Bake about 20 minutes in the oven until brown and crisp and remove from oven - I find sometimes it takes a bit longer. JC kindly reminds us that the handle will be red hot, to which I can attest based on several occasions of starting to pull it out without a mitt.
Tilt pan to see if juices are runny - they should be a thick syrup - if not, boil down rapidly on a burner, but don't evaporate completely, or apples will stick.
Put the serving dish on top, using oven mitts, then grasp onto the serving dish and the pan and invert. If needed, fix the pieces of apple that may not have inverted perfectly.
Tips for making ahead and serving later so it doesn't get soggy:
I just made this for the first time for xmas dinner - it was so absolutely fantastic. I didn't have a baster on hand, so I ended up using a thin pastry brush and just dipped carefully into surround caramel and brushed the apples as they were cooking on the stove. The sugar-butter mixture does initially look weird and ruined (made me nervous!) before they become a wonderful brown caramel - it took me about 10 minutes to get there, I think. But this is definitely my new favorite dessert!
Adding my tips for reheating it later:
Here's my tip about the Tarte Tatin. When it is done, flip it onto a plate. Then, line the castiron pan with foil, flip it back in.

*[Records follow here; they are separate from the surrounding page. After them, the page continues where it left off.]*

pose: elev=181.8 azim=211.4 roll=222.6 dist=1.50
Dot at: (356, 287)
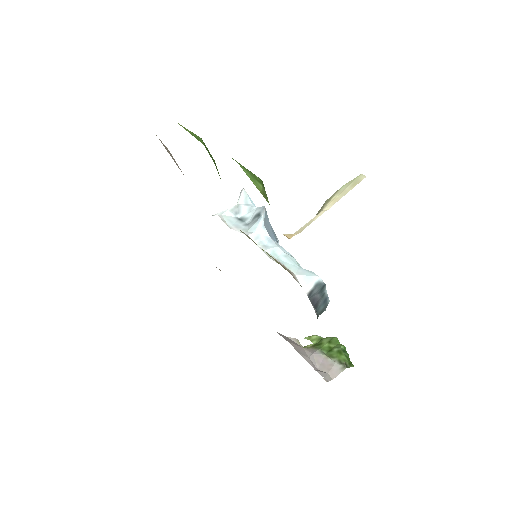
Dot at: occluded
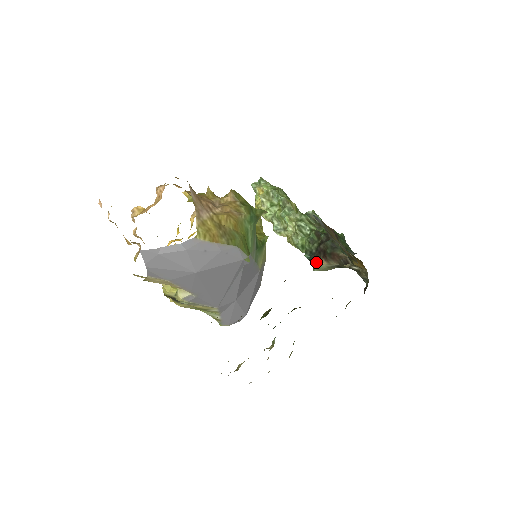
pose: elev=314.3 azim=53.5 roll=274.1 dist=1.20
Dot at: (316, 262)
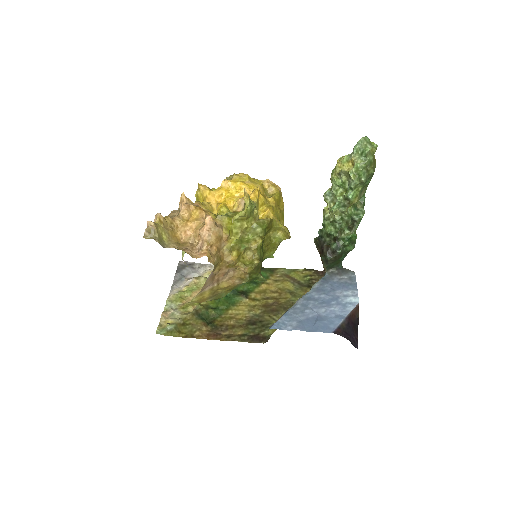
Dot at: (317, 243)
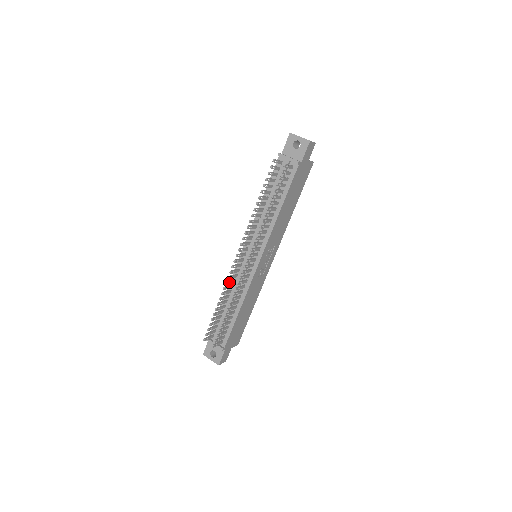
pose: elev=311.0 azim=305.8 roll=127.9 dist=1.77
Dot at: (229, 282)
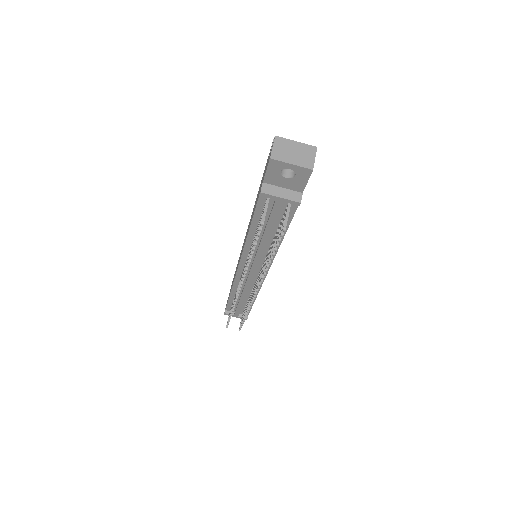
Dot at: occluded
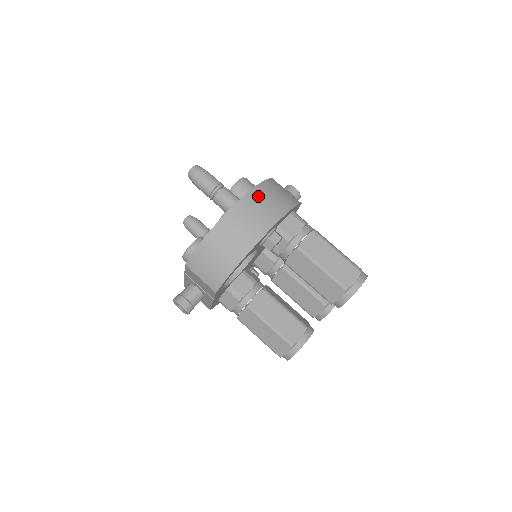
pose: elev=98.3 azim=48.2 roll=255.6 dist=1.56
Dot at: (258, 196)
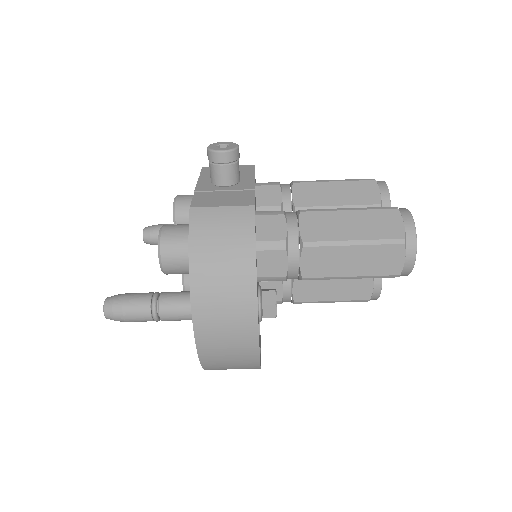
Dot at: (206, 299)
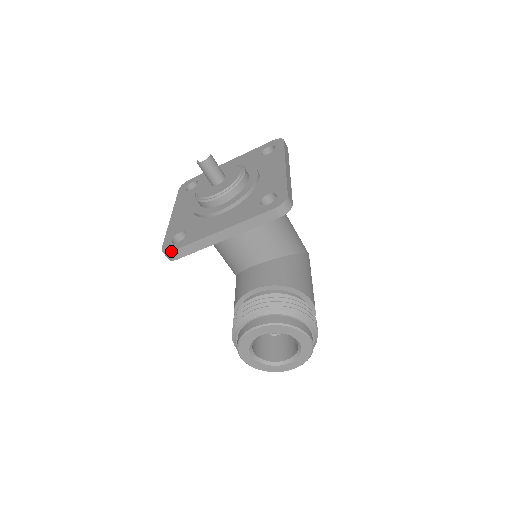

And cover with foil - meaning - the apple side is in the pan, so no dough sogginess. Transport it like that, then briefly heat up in the oven before serving. I've made it the night before or the morning of. I keep it at room temp until reheating.
I remembered another step - a safety precaution! - I brush the foil with butter, put in a circle of parchment paper, then butter the paper, before putting the Tarte Tatin back in. The trick with reheating is to make sure that the caramel doesn't melt again - sometimes I need to put it on the stove top for a minute or two to make sure that the caramel gets absorbed back into the apples.